* Begin Given text *

Paisley Oregon and the Triumphant Return
by Amy Beaton
I came into mountain biking late in life. My kids were in high school and I was in my forties. I had taken judo classes with my kids, so I was used to falling. Their dad, my old husband, had dumped me and a friend loaned me a Santa Cruz bike for some months. Eventually, I bought my own bike on Craigslist. I had a few independent years riding before meeting my now husband, Dana, on Craigslist… It seems I find all the best things on Craigslist.
Some forty years later, I still get delighted by a new trail or route. When the mechanic at my local bike shop told me about the Oregon Timber Trail, I immediately looked up the site.
From the website, I got the impression that these were my kind of people, good folks, and I ordered a map. I had my copy of the map framed and Rainy Peak Bicycles Shop was proud to hang it.
I’m 63 years old now, and I’m lucky because I live in a town with a bike shop and a bike path. Infrastructure could mean that to everyone. My convalescing sister bought a geared recumbent tricycle from my local bike shop. She came to visit from New Jersey and stayed for six months. After she left, I started riding the trike on our paved 17 mile Row River Trail that leads out of the historic downtown up to the mountains. I had given up mountain biking as I couldn’t put weight on the wrist, hand, elbow, shoulder, and especially my cervical spine. That was because of a work injury years earlier. The trike worked for me because I could be out there riding. I increased my stamina and in a year or so I realized my precious old mountain bike was wasting in the attic, that I should pass it along, let it get ridden.
But, when my husband was handing my old Superlight down the aluminum folding ladder from the attic, I thought “No! I am going to ride this bike”.
I got a call from the OTTA sometime after I purchased the map and an enthusiastic person was reaching out for the 2021 season. I jumped to conclusions thinking they needed sponsors for race participants. No, that wasn’t it. Did they need ride support? No, that wasn’t it. He was calling to share the Stewardship mission and trail building events. So I asked, “How much does it cost?” This is what you do when you’re married to the cheapest guy on the planet. I thought it was a fundraiser that sounded fantastic. No, that wasn’t it either. They wanted volunteers to work. Since I’m now disabled, I thought it would be a great opportunity for my husband and it sounded like fun, a chance to volunteer with other like-minded people.
I looked at the events and signed up for the Watson Fire Rehab on Memorial Day Weekend. We had driven the Oregon Outback the previous summer on our way to the High Sierras and were curious about Paisley. On that trip, we slept in the ODOT yard just north of Summer Lake. Being married to the cheapest guy on the planet means you enjoy sleeping under a decrepit camper shell on a long bed plywood platform that was installed to accommodate his 9 (count ‘em 9) cardboard banana-box-storage-system beneath. Ah, the 1984 Toyota pick-up. so functional, reliable. Despite the creative sleeping accommodations, I was smitten by this part of Oregon.

* End Given text *
* Begin Source material *

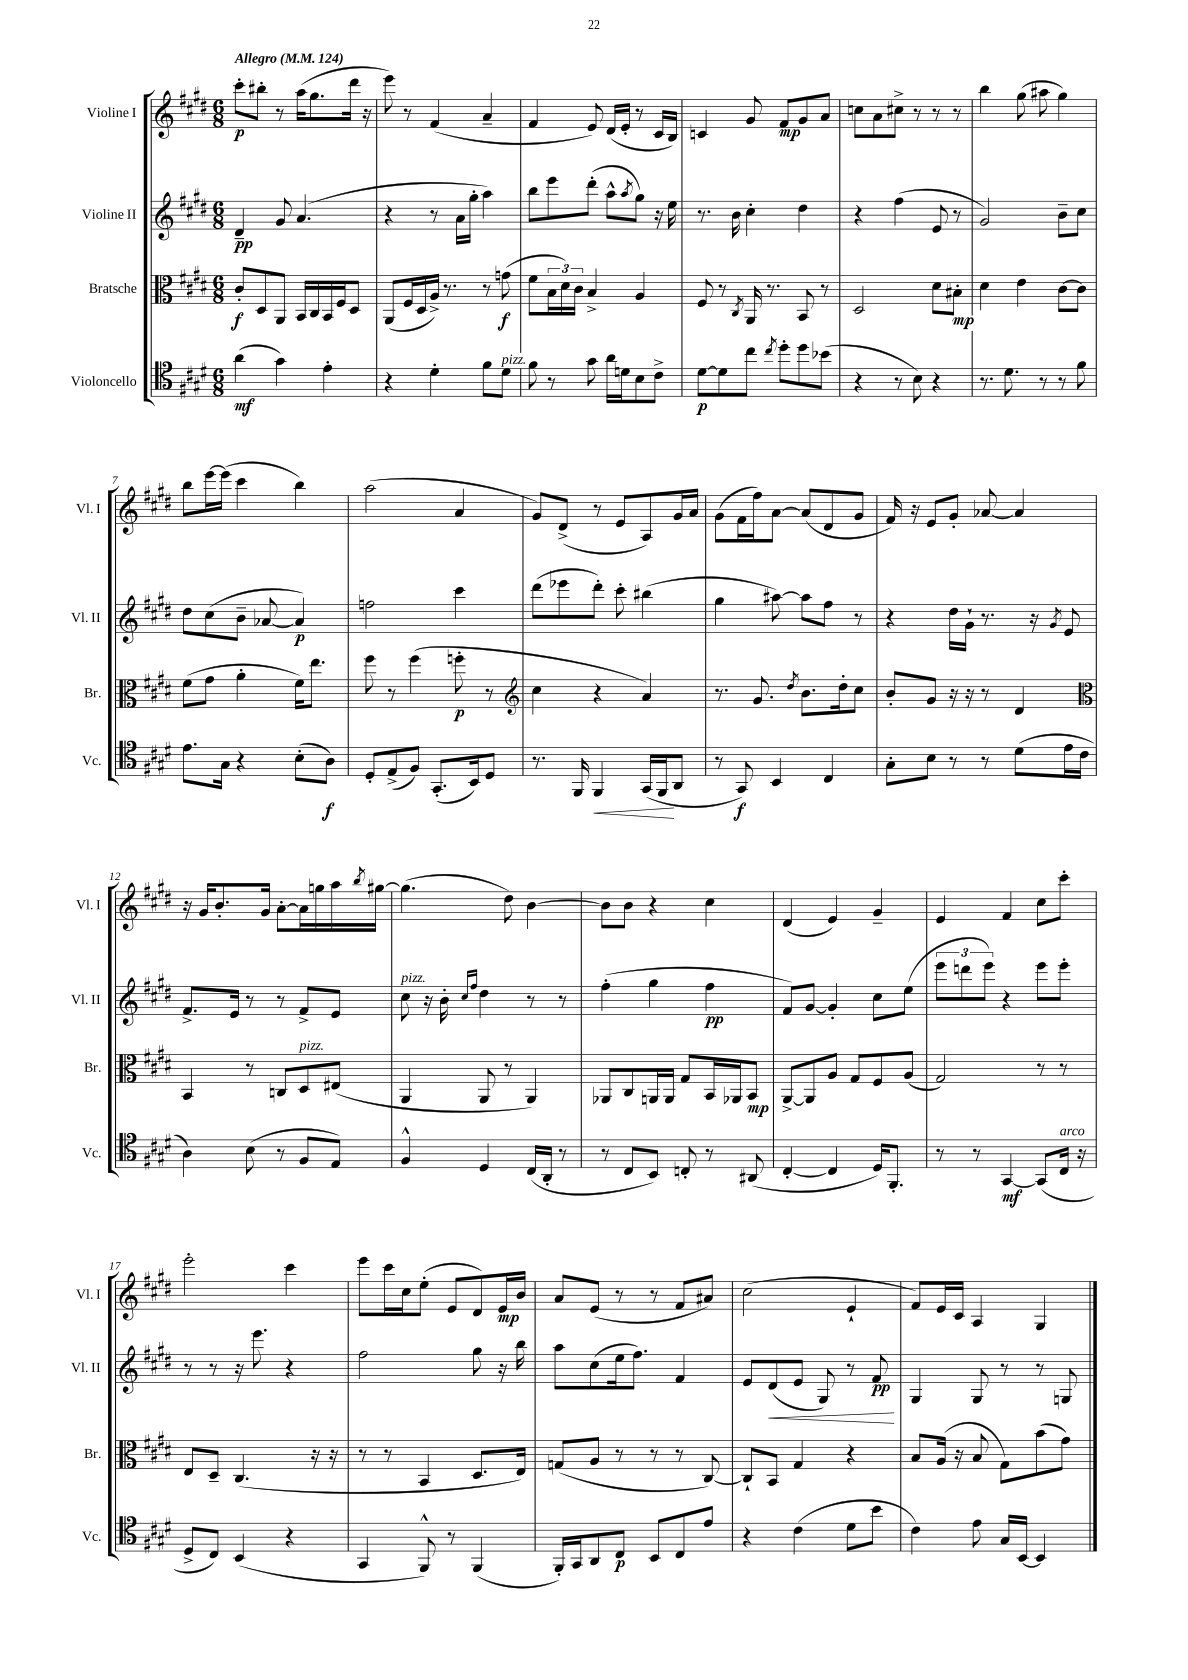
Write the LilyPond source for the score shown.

<<
\new StaffGroup <<
\new Staff = "s0" \with { instrumentName = "Violine I" shortInstrumentName = "Vl. I" } {
    \clef treble \key e \major \numericTimeSignature \time 6/8 \tempo "Allegro" 4 = 124
    cis'''8-.\p bis''8-. r8 a''16( gis''8. dis'''16 r16 |
    e'''8) r8 fis'4( a'4-- |
    fis'4 e'8) dis'16( e'16-. r8 cis'16 b16) |
    c'4 gis'8 fis'8\mp gis'8 a'8 |
    c''8 a'8 cis''8-> r8 r8 r8 |
    b''4 gis''8( ais''8 gis''4) |
    b''8 e'''16~ e'''16( cis'''4 b''4) |
    a''2( a'4 |
    gis'8) dis'8->( r8 e'8 a8) gis'16 a'16 |
    gis'8( fis'16 fis''16) a'8~ a'8( dis'8 gis'8 |
    fis'16) r16 e'8 gis'8-. aes'8~ aes'4 |
    r16 gis'16 b'8.-. gis'16 a'8~-. a'16 g''16 a''16 \acciaccatura { b''8 } gis''16~ |
    gis''4.( dis''8) b'4~ |
    b'8 b'8 r4 cis''4 |
    dis'4( e'4) gis'4-- |
    e'4 fis'4 cis''8 cis'''8-. |
    e'''2-. cis'''4 |
    e'''8 cis'''16 cis''16 e''8-.( e'8 dis'8) e'16\mp b'16 |
    a'8 e'8( r8 r8 fis'8 ais'8) |
    cis''2( e'4-! |
    fis'8) e'16 cis'16 a4 gis4 \bar "|." |
}
\new Staff = "s1" \with { instrumentName = "Violine II" shortInstrumentName = "Vl. II" } {
    \clef treble \key e \major \numericTimeSignature \time 6/8
    dis'4--\pp gis'8 a'4.( |
    r4 r8 a'16 gis''16-. a''4) |
    b''8 e'''8 dis'''8-.( a''8-^ \acciaccatura { a''8 } gis''8) r16 e''16 |
    r8. b'16 cis''4-. dis''4 |
    r4 fis''4( e'8 r8 |
    gis'2) b'8-- cis''8 |
    dis''8 cis''8( b'8-- aes'8~ aes'4\p) |
    f''2 cis'''4 |
    dis'''8( ees'''8 dis'''8-.) cis'''8-. bis''4( |
    gis''4 ais''8~) ais''8 fis''8 r8 |
    r4 dis''16 gis'16-! r8. r16 \acciaccatura { gis'8 } e'8 |
    fis'8.-> e'16 r8 r8 fis'8-> e'8 |
    cis''8^\markup { \italic "pizz." } r16 b'16-. \grace { cis''16 fis''16 } dis''4 r8 r8 |
    fis''4-.( gis''4 fis''4\pp |
    fis'8) gis'8~ gis'4-. cis''8 e''8( |
    \tuplet 3/2 { e'''8 d'''8 e'''8) } r4 e'''8 e'''8-. |
    r8 r8 r16 e'''8. r4 |
    fis''2 gis''8 r16 b''16 |
    a''8 cis''8( e''16 fis''8.) fis'4 |
    e'8 dis'8\<( e'8 gis8) r8 fis'8\pp\! |
    gis4 gis8 r8 r8 g8 \bar "|." |
}
\new Staff = "s2" \with { instrumentName = "Bratsche" shortInstrumentName = "Br." } {
    \clef alto \key e \major \numericTimeSignature \time 6/8
    cis'8-.\f dis8 a,8 b,16 cis16 b,16 fis16 dis8 |
    a,8( fis16 dis16 a16->) r8. r8 g'8\f( |
    fis'8 \tuplet 3/2 { b16 dis'16) cis'16 } b4-> a4 |
    fis8 r8 \acciaccatura { cis8 } a,16 r8. b,8 r8 |
    dis2 dis'8 bis8-.\mp |
    dis'4 e'4 cis'8~ cis'8 |
    fis'8( gis'8 a'4-. fis'16) e''8. |
    fis''8 r8 fis''4( f''8-.\p r8 |
    \clef treble cis''4 r4 a'4) |
    r8. gis'8. \acciaccatura { dis''8 } b'8. dis''16-. cis''8 |
    b'8-. gis'8 r16 r16 r8 dis'4 |
    \clef alto b,4 r8 c8 dis8^\markup { \italic "pizz." } eis8( |
    a,4 a,8 r8 a,4) |
    aes,8 cis8 a,16 a,16 gis8 b,16 aes,16 b,8\mp |
    a,8~-> a,8 a8 gis8 fis8 a8( |
    gis2) r8 r8 |
    e8 dis8-- cis4.( r16 r16 |
    r8 r8 b,4 dis8. e16) |
    g8( a8 r8 r8 r8 cis8~) |
    cis8-! b,8 gis4 r4 |
    b8 a16( r16 b8 gis8) b'8( gis'8) \bar "|." |
}
\new Staff = "s3" \with { instrumentName = "Violoncello" shortInstrumentName = "Vc." } {
    \clef tenor \key e \major \numericTimeSignature \time 6/8
    a'4\mf( gis'4) e'4-. |
    r4 dis'4-. fis'8 dis'8^\markup { \italic "pizz." } |
    fis'8 r8 gis'8 a'16 d'16 b8 cis'8-> |
    dis'8~\p dis'8 cis''8 \acciaccatura { cis''8 } dis''8-. dis''8 bes'8( |
    r4 r8 b8) r4 |
    r8. dis'8. r8 r8 fis'8 |
    e'8. gis16 r4 b8-.( a8\f) |
    dis8-. e8->( fis8) gis,8.-.( b,16) dis8 |
    r8. fis,16 fis,4\< gis,16( fis,16\! a,8 |
    r8 gis,8\f) b,4 cis4 |
    gis8-. b8 r8 r8 dis'8( e'16 cis'16 |
    a4) b8( r8 fis8 e8) |
    fis4-^ dis4 cis16( a,16-. r8 |
    r8 cis8 b,8) c8-. r8 ais,8( |
    cis4~-. cis4 dis16) fis,8.-. |
    r8 r8 gis,4~\mf gis,8( cis16^\markup { \italic "arco" } r16 |
    dis8-> cis8) b,4( r4 |
    gis,4 fis,8-^) r8 fis,4( |
    fis,16-.) gis,16 a,8 cis8\p b,8 cis8 e'8 |
    r4 cis'4( dis'8 b'8 |
    cis'4) e'8 gis16 b,16~ b,4 \bar "|." |
}
>>
>>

* End Source material *

Tasks to complete ▸
1. Pick out each line of the records that includes the string "acciaccatura", matching case exactly.
2. Carry the Paisley, Oregon biking essay forward from the point where it stops.
The records are unrelated to the essay.

The answers ▸
1.
    r16 gis'16 b'8.-. gis'16 a'8~-. a'16 g''16 a''16 \acciaccatura { b''8 } gis''16~ |
    b''8 e'''8 dis'''8-.( a''8-^ \acciaccatura { a''8 } gis''8) r16 e''16 |
    r4 dis''16 gis'16-! r8. r16 \acciaccatura { gis'8 } e'8 |
    fis8 r8 \acciaccatura { cis8 } a,16 r8. b,8 r8 |
    r8. gis'8. \acciaccatura { dis''8 } b'8. dis''16-. cis''8 |
    dis'8~\p dis'8 cis''8 \acciaccatura { cis''8 } dis''8-. dis''8 bes'8( |

2.
To prepare for the Watson Fire Rehab, I ordered more maps and went to the Cottage Grove Knechts to buy some used coveralls because from what I read it sounded very sooty and blackened on the Fremont. Chet, at the Knecht’s counter, asked where I was going, and it turns out, he had been raised outside of Paisley on a ranch. He gave me a window into growing up in Paisley when taking the school bus into town required him to get up at 4:30 am in his high school years. He opined that the coveralls would be too hot; +that I was crazy to work for free and for good measure told me that he could fix anything that runs. I still bought the coveralls.
Finally, Memorial Day approached, I was pretty excited. This would be for me an extreme challenge–enduring the exposure. elevation changes, climate, and general conditions. I’m talking about just getting to the event and surviving the work party here, not “riding” the Timber Trail. Still, it was the perfect adventure.
Fact is, I picked the Fremont Tier on purpose. So extreme, the grandeur of the Winter Ridge. What's in a name? A lot when it's “The Fremont!” Like Fremont Winema National Forest. The roadside attraction in Summer Lake says the names Summer Lake/Winter Ridge appear in Fremont's journals. Tired, wading through deep snow on their way to Sacramento, he and other explorers (read ‘white Europeans’) look over the rim to see the green floor, water below, descending there December 16, 1843.
Yes, I do a lot of descending because yes, I am a mountain biker.
I had been toying with the idea of heading to the Steen’s for summer solstice with Sheila, a woman I know who would be retiring from a public school teaching career in a posh East Bay suburb. She wanted to see desert mountains. I figured if I could survive an upcoming trip with a civilized group in the Fremont, I would be preparing for a summer trip to another large fault block feature in remote basin country, and besides, this long term friend had flaked on many previously held phantasmagorical itineraries that never came to pass.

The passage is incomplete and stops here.